The onboarding journey for the G-Coin mobile app
My Role: Research, UX Design, UI Design, Prototyping, Testing
G-Coin offers a seamless experience to save, send, spend, and redeem gold in real-time, 24/7. The blockchain technology and smart contract platform traces responsibly sourced gold from a mine to a refinery and to a vault and then digitizes that gold into secure G-Coin tokens for trade around the world.
Acquiring new users is one of the keys to success. As a regulated brand-new company, G-Coin is required to identify new customers and verified their identity during an onboarding process. That is why G-Coin needs to have it seamless, with a high-security level and low risk.
Blockchain is an evolving technology. Design decisions should be made with an understanding of the principles which blockchain is built on, and how people perceive it.
Heavily regulated industry
Building a financial application needs to comply with strict requirements. Our design mission is to find the sweet spot where user needs, business goals, and regulatory requirements live in peace and harmony.
While designing something new, we are often forced to make somewhat informed assumptions that need to be tested and verified later.
Our UX Design team started by conducting research and my role was to make a competitive analysis. I went through the registration processes of a few popular fintech applications.
What I have learned
Most of the applications desire to streamline the onboarding process as much as possible. However, fintech apps turn out to be those exceptions where friction can benefit the user experience. That can reduce user errors and thus relieve headaches for both users and providers!
Instead of simplifying the registration, our design team aimed to make an inevitably long process as smooth as possible.

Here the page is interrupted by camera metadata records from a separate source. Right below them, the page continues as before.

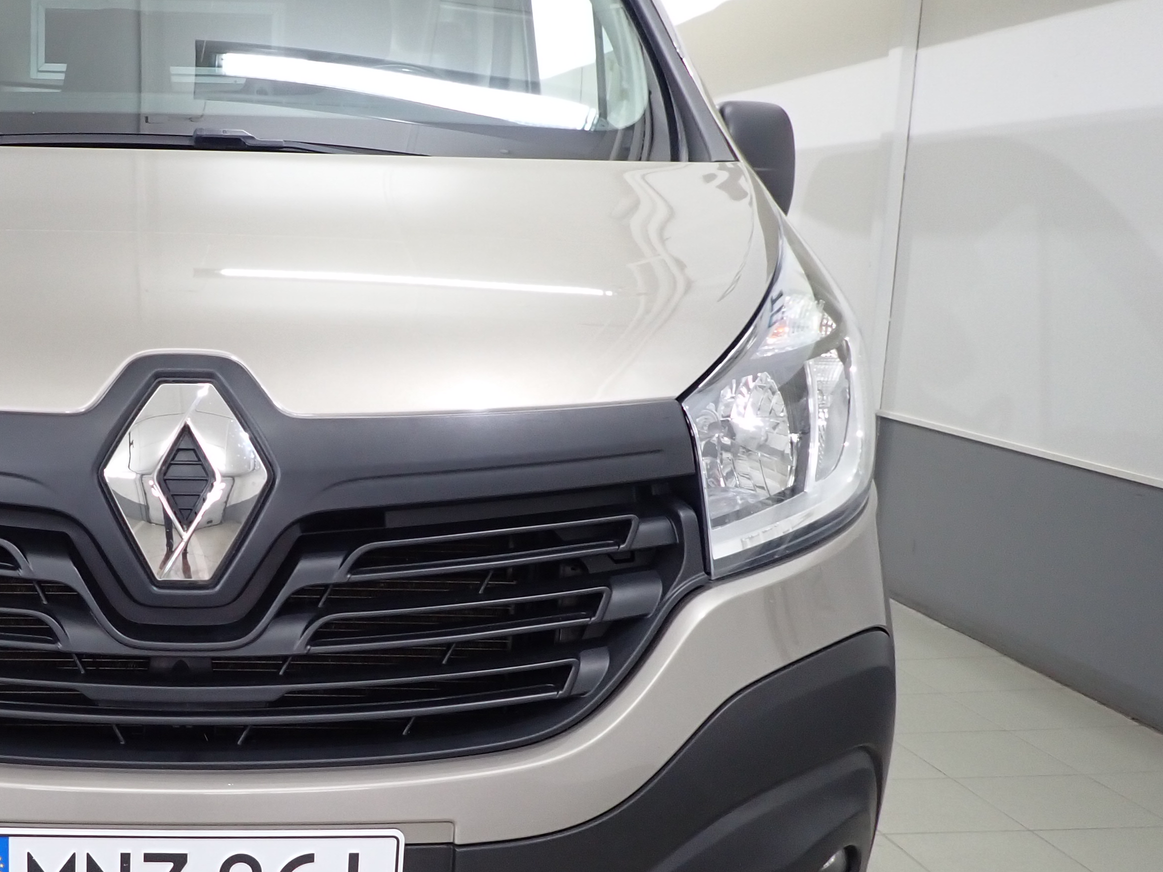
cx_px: 198
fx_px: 1445
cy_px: 530
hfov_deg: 41.6
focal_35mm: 43
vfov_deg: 33.5
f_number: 2
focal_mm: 4.5
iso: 200
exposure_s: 1/50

User flow as a bunch of fractions
A mobile screen can include a few possibilities to choose from. So to create the initial user flow, I depicted each screen as a fraction where:
The numerator was what users saw
The denominator was what they did, and there could be more than one action over there
An arrow pointed out what users saw next
Positive outcomes and actions were indicated in green, negative ones in red
That approach worked well to help stakeholders easily understand the flow and leave comments.
While working on the user flow, our design team collaborated closely with stakeholders to make sure all the strict requirements were met.

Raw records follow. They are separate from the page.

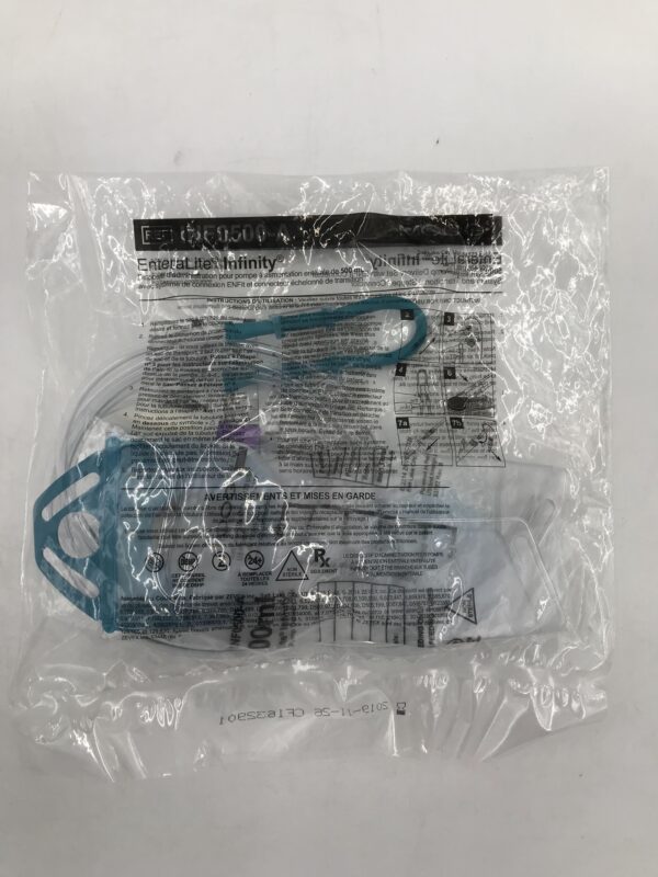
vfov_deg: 63.4
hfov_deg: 49.7
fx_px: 710
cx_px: 329
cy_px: 438
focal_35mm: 28
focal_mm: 3.99
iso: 25
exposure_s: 1/120
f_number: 1.8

A few iterations had been done before the final user flow was approved by all the stakeholders and our team started to design wireframes.

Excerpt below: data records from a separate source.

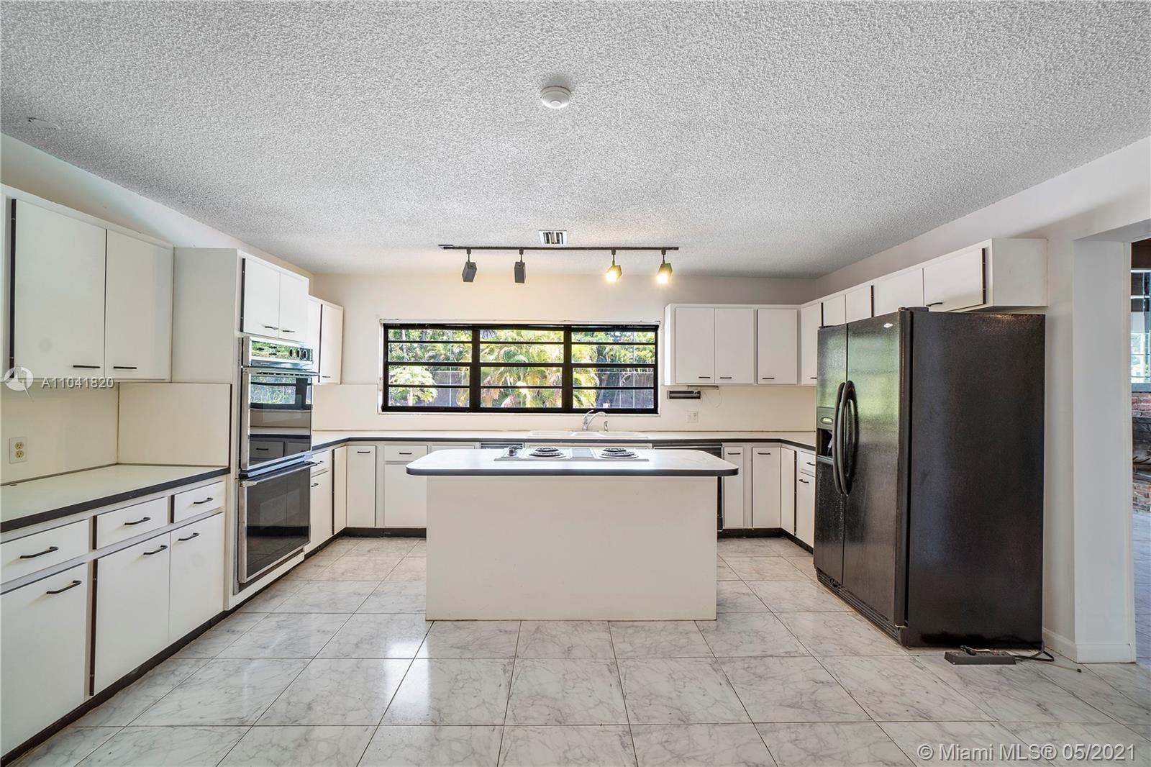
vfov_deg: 77.3
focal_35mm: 15
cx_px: 576
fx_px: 479
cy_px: 384
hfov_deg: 100.4
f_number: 11
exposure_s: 1/4
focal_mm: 10
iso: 160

While designing, some touches that directly improved the user experience were implemented.
Smaller is better
To keep the process intuitive and result-oriented, the screens are designed based on the principle "one screen, one action".
Never leave our user alone
If users get stuck or have questions in any step while onboarding, our support team is always there to help them.
A small button with the question mark that I designed accompanies a CTA-button on each screen, where necessary, throughout the registration. Clicking on it takes a user on a support center page with chat.
Security vs Friction
To keep an account secure, it is required a 2-factor authentication (2FA) in the app. New users must activate 2FA, but we provide the option for repeat users to skip this step when logging in, along with using Touch ID instead of entering user credentials.
It gives them some peace of mind when needed. Security is always a priority in blockchain and digital currency.
Why are we asking for this?
Our users should always know why we ask their personal information such as a phone number or SSN. By giving a detailed explanation, we aim to build trust with our users.
One of the ways to speed up the onboarding process is using a barcode reader or OCR technology (optical character recognition). There is no need for a user to fill in all the fields manually. Just take a photo of the driver's license and Voilà!
We got very valuable feedback after the launch. For example, people downloaded the application but not all of them started the registration process. They just merely failed to find the register button or spent an unnecessarily long time searching for it.
It happened because the homepage looked a bit overloaded. Besides, the register button had the same font size and color as the other text. So I suggested splitting the homepage into two screens:
The first-time visitors could see a welcome screen with the prominent create button
The registered users could see the screen asking to log in
Implementing those changes at once can be risky. We are going to make an A/B test to find out if the new design helps hold first-time visitors.
Our design team worked closely with the product and engineering teams to understand all the complexities of the fintech application. To make it truly useful, we put an effort to:
Balance user goals and business requirements
Design with keeping the app scalability in mind
In addition, I would add emotions to the design. Studies suggest that creating an engaging digital experience evoking emotion can enhance customer perceptions, trust, and loyalty – one of the biggest challenges facing financial service providers today.